Kenya’s manufacturing sector has taken the biggest hit from private sector credit slowdown occasioned by high commercial bank lending rates and rising non-performing loans.
Total credit to the sector fell by Sh38.8 billion to Sh597.9 billion in three months to the end of March from Sh636.7 billion in December 2023.
The drop represents nearly half of the Sh82.2 billion slump in private sector credit in the opening quarter of the year with segment loan book dipping to Sh3.829 trillion from Sh3.911 trillion.
Falling credit to goods makers represents the compounding of difficulties for the sector which saw its slowest growth rate in 16 years at 1.3 percent in the first quarter, dragged down by high costs and new taxes.
The sector witnessed its slowest growth rate since the 2008 post-election violence as market participants felt the heat of costlier inputs and new tax measures such as effecting of the export and promotion levy.

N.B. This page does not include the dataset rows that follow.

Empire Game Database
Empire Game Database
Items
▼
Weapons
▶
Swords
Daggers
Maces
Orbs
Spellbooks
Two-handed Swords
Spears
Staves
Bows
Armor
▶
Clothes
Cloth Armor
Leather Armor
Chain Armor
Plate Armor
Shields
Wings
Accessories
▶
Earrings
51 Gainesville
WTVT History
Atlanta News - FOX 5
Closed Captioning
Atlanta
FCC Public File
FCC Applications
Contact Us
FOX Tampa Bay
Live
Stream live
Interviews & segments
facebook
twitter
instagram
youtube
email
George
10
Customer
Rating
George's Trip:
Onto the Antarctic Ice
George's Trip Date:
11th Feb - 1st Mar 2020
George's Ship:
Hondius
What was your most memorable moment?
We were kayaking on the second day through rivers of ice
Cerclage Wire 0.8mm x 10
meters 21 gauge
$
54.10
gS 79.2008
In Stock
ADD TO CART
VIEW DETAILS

Cement firms other than Bamburi, Mombasa and Simba Cement which make their own clinker have borne higher costs affecting volumes of the product whose output dropped to 2.1 million tonnes in the first quarter ended March from 2.3 million tonnes a year earlier.
Private sector credit has been dragged down by high interest rates and rising loan defaults with the factors combining to push credit out of reach of some borrowers while steep non-performing loans have seen banks tighten lending terms.

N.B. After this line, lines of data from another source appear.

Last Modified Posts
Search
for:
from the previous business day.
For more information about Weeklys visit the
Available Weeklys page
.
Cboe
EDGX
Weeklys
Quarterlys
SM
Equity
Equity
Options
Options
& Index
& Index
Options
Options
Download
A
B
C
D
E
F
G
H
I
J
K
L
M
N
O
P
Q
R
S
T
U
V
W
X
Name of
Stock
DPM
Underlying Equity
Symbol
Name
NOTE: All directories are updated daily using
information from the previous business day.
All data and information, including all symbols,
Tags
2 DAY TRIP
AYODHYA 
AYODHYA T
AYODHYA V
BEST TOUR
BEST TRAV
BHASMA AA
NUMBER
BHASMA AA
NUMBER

Lending to the private sector has also been impacted by the appreciation of the Kenya shilling, which has cut the foreign currency loan book, covering part of borrowings to manufacturing.
Private households have defied the slowdown in credit as the sub-sector marks a Sh42 billion loan book growth in the quarter.
“The level of non-performing loans is expected to remain constant in eight economic sectors, increase in personal and household and trade sectors and decrease in transport and communication during the next quarter. In the first quarter of 2024, credit standards remained unchanged in 10 economic sectors. Credit standards for the personal and household sector were tightened,” the Central Bank of Kenya observes in its latest credit survey.
The CBK noted an increase in defaults in the agriculture, real estate, tourism, restaurants and hotels, trade and building and construction sectors as at June.
The mining and quarrying, consumer durables and business services sectors have also been outliers with their loan books marking the only other increases in the quarter at Sh5.3 billion, Sh0.6 billion and Sh3.7 billion respectively.
All other broad economic sectors saw a decline in credit with the trade loan book shrinking by Sh17.8 billion, the transport and communications book dipping by Sh20.6 billion while the finance and insurance and real estate borrowings have fallen by Sh24.6 billion and Sh11.6 billion respectively.
Gross non-performing loans topped Sh641.3 billion at the end of March from Sh621.3 billion in December with the default rate subsequently touching an 18-year high of 16.1 percent in April.
Businesses and households have struggled to make payments in a high interest rate environment even as economic conditions remain soft with consumers seeing cuts in disposable incomes warranting a drop in discretionary spending.
High interest rates have meanwhile been informed by the increased benchmark lending rate by the CBK which rose from 9.5 percent in June last year to 13 percent at present.
The CBK expects its actions to keep credit growth subdued going into the second half of 2024.
“Growth in private sector credit is expected to remain moderate in the near term consistent with a tight monetary policy stance,” CBK noted in its April bi-annual report of its Monetary Policy Committee.